Reproduce each of the following records word for word.

━━━━━ MATERIAL FOR THIS TASK

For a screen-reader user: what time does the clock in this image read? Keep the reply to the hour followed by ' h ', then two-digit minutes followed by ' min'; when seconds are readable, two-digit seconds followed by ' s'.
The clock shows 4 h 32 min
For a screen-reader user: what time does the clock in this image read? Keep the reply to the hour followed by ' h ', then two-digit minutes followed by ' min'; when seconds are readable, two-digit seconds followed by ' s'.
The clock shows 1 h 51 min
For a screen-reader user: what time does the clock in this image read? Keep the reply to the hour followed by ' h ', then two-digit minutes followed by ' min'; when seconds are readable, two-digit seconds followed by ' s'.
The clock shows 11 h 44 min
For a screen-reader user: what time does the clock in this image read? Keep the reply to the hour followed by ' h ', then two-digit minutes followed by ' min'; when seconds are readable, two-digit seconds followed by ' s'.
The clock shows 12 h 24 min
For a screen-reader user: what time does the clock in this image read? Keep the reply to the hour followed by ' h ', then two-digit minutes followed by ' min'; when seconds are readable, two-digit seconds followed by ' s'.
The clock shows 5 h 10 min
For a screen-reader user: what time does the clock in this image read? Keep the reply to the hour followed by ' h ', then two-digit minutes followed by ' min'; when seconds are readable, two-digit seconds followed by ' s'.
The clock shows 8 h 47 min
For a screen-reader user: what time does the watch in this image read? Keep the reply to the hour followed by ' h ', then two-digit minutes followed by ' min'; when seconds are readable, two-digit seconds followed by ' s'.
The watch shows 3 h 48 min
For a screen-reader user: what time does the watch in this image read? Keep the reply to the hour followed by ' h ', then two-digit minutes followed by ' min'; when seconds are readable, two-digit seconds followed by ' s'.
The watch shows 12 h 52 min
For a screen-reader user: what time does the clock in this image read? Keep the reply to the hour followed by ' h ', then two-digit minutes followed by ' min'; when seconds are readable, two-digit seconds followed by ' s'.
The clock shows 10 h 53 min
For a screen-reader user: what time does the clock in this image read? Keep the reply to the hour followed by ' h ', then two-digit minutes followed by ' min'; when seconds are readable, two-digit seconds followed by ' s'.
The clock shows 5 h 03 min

━━━━━━━━━━

THE RESULT:
For a screen-reader user: what time does the clock in this image read? Keep the reply to the hour followed by ' h ', then two-digit minutes followed by ' min'; when seconds are readable, two-digit seconds followed by ' s'.
The clock shows 4 h 32 min
For a screen-reader user: what time does the clock in this image read? Keep the reply to the hour followed by ' h ', then two-digit minutes followed by ' min'; when seconds are readable, two-digit seconds followed by ' s'.
The clock shows 1 h 51 min
For a screen-reader user: what time does the clock in this image read? Keep the reply to the hour followed by ' h ', then two-digit minutes followed by ' min'; when seconds are readable, two-digit seconds followed by ' s'.
The clock shows 11 h 44 min
For a screen-reader user: what time does the clock in this image read? Keep the reply to the hour followed by ' h ', then two-digit minutes followed by ' min'; when seconds are readable, two-digit seconds followed by ' s'.
The clock shows 12 h 24 min
For a screen-reader user: what time does the clock in this image read? Keep the reply to the hour followed by ' h ', then two-digit minutes followed by ' min'; when seconds are readable, two-digit seconds followed by ' s'.
The clock shows 5 h 10 min
For a screen-reader user: what time does the clock in this image read? Keep the reply to the hour followed by ' h ', then two-digit minutes followed by ' min'; when seconds are readable, two-digit seconds followed by ' s'.
The clock shows 8 h 47 min
For a screen-reader user: what time does the watch in this image read? Keep the reply to the hour followed by ' h ', then two-digit minutes followed by ' min'; when seconds are readable, two-digit seconds followed by ' s'.
The watch shows 3 h 48 min
For a screen-reader user: what time does the watch in this image read? Keep the reply to the hour followed by ' h ', then two-digit minutes followed by ' min'; when seconds are readable, two-digit seconds followed by ' s'.
The watch shows 12 h 52 min
For a screen-reader user: what time does the clock in this image read? Keep the reply to the hour followed by ' h ', then two-digit minutes followed by ' min'; when seconds are readable, two-digit seconds followed by ' s'.
The clock shows 10 h 53 min
For a screen-reader user: what time does the clock in this image read? Keep the reply to the hour followed by ' h ', then two-digit minutes followed by ' min'; when seconds are readable, two-digit seconds followed by ' s'.
The clock shows 5 h 03 min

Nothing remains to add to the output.